The Storms of Chai
- Author: Joe Dever
- Cover artist: Alberto Dal Lago
- Language: English
- Series: Lone Wolf
- Genre: Fantasy
- Publisher: Holmgard Press
- Publication date: May 13, 2016
- Publication place: United Kingdom
- Media type: Print (Hardback)
- Preceded by: The Hunger of Sejanoz
- Followed by: Dead in the Deep

= The Storms of Chai =

The Storms of Chai is a game book in the Lone Wolf series by Joe Dever. It is part of the New Order series, which details the adventures of one of Lone Wolf's disciples in the New Kai Order and not Lone Wolf himself. The book is set in MS 5102, 18 years after the ending of book 28, The Hunger of Sejanoz.

After encountering problems with a number of publishers, author Joe Dever announced on 1 April 2016 that he would self-publish the book. It was published on 13 May 2016, 18 years after the publication of book 28. It was the last Lone Wolf gamebook published by Dever before his death.

==Plot==

The Claw of Naar is the evil wand of power used by Agarash the Damned during his ancient conquest of Magnamund. After retrieving it in Vampirium, the protagonist handed it over to the Elder Magi who tried to destroy it. That was 18 years ago, but Elder Magi are still trying to figure out how to annihilate it.

The protagonist is now living in the new Kai Monastery on the Isle of Lorn and receives grim news: several hordes of Agarashi have been spotted all over Magnamund. Lone Wolf, the Supreme Grand Master of the Kai Order, dispatches his six Grand Masters to missions across the world to investigate and stop the menaces.

One of those hordes of Agarashi is marching towards the country of Chai, ruled by the young Khea-khan Lao Tin. The reason: one of the gems that embellish the Khea-khan's throne is the Eye of Agarash, a stone that can be coupled with the Claw of Naar to increase its destructive power. The protagonist's mission is to retrieve the Eye of Agarash before their enemies. But that is the easy part: bringing back the gem to the Elder Magi, with Agarashi roaming the land of Chai, is where the real challenge resides for the reader.

==Publication history==

In its December 2010 issue of Signs & Portents, Mongoose published the timeline of the events that took place in Magnamund between the end of book 28 and the beginning of book 29. In the same issue, the first section of the book, the Story so Far, was also published, revealing the mission that the reader had to undertake, as it is a "game book", a book where the reader must make choices to determine the outcome.

Mongoose Publishing had the rights to publish this book but in February 2013, it was announced that the publisher had lost its publishing rights of the series. German publisher Mantikore-Verlag picked up the rights to publish books 18 to 28 shortly after that, and on April 1, 2015, it was announced that it would also publish book 29.

English publisher Cubicle 7 picked up the rights for this book from Mantikore-Verlang in December 2015, but came back on its decision the following month.

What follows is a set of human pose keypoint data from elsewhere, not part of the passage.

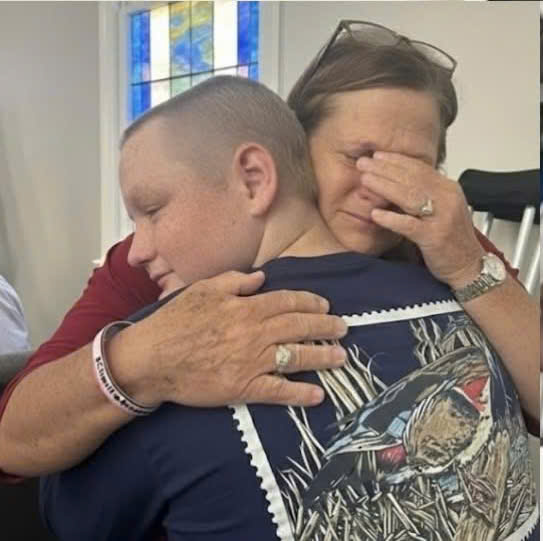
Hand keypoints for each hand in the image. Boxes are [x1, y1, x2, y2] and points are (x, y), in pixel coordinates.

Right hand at [114, 270, 347, 407]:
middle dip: (325, 327)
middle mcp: (255, 333)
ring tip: (341, 358)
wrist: (153, 358)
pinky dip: (300, 394)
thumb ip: (235, 281)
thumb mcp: (203, 289)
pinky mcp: (244, 388)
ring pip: (296, 357)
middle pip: (299, 328)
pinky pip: (278, 391)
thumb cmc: (176, 321)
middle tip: (344, 329)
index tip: (325, 307)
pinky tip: (318, 395)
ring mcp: (252, 362)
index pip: (288, 302)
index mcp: (246, 308)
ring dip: (322, 357)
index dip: (310, 304)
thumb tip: (262, 278)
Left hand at [357, 152, 484, 286]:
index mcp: (448, 189)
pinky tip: (375, 215)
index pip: (419, 168)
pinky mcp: (434, 237)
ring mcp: (441, 218)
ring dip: (384, 186)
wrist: (470, 266)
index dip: (396, 161)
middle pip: (412, 178)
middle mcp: (447, 199)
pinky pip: (409, 225)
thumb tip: (398, 181)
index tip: (377, 155)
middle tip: (363, 163)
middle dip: (385, 169)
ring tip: (365, 180)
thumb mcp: (441, 209)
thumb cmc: (451, 239)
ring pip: (409, 196)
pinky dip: (391, 219)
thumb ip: (424, 194)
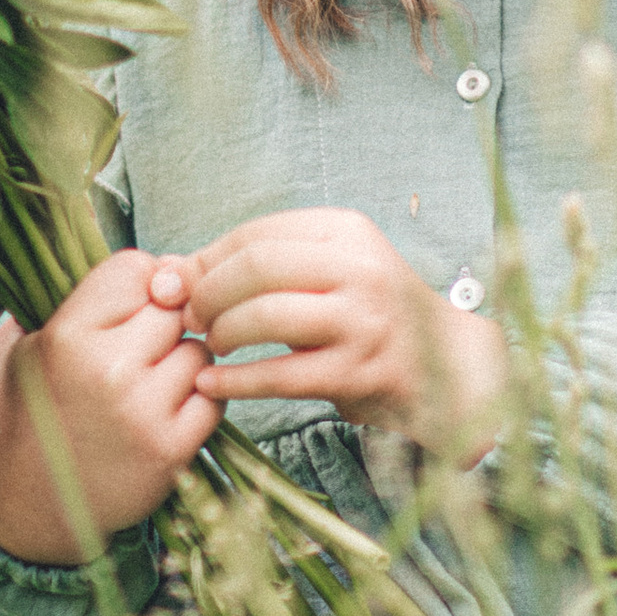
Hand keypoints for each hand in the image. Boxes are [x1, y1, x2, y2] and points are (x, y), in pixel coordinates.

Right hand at [0, 251, 216, 564]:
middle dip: (160, 325)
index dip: (137, 284)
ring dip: (181, 362)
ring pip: (198, 351)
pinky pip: (214, 396)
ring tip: (146, 385)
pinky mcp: (171, 449)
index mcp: (66, 335)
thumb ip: (84, 294)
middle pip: (173, 308)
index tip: (122, 311)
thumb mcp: (27, 340)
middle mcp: (108, 370)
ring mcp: (143, 412)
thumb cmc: (32, 410)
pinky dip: (198, 400)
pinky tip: (164, 411)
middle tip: (132, 354)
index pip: (135, 268)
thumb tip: (170, 268)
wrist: (32, 503)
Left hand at [176, 209, 506, 464]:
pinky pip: (279, 375)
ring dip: (222, 333)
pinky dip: (235, 381)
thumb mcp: (325, 274)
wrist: (447, 368)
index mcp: (348, 231)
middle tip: (189, 318)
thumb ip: (257, 268)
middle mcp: (361, 268)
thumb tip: (169, 271)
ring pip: (267, 316)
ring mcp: (364, 321)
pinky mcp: (360, 372)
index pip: (257, 233)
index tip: (183, 284)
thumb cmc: (368, 316)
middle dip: (209, 293)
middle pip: (258, 266)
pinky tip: (212, 384)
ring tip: (210, 346)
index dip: (208, 259)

On April 1, 2016, Joe Dever announced that he would published the remaining Lone Wolf books himself with his own imprint, Holmgard Press, starting with the publication of book 29, which was released on May 13, 2016.

However, The Storms of Chai was first published in Italian by Vincent Books in November 2015. Alberto Dal Lago did provide the cover artwork while Marvel artist Giuseppe Camuncoli did the interior illustrations. The French version was published in June 2017.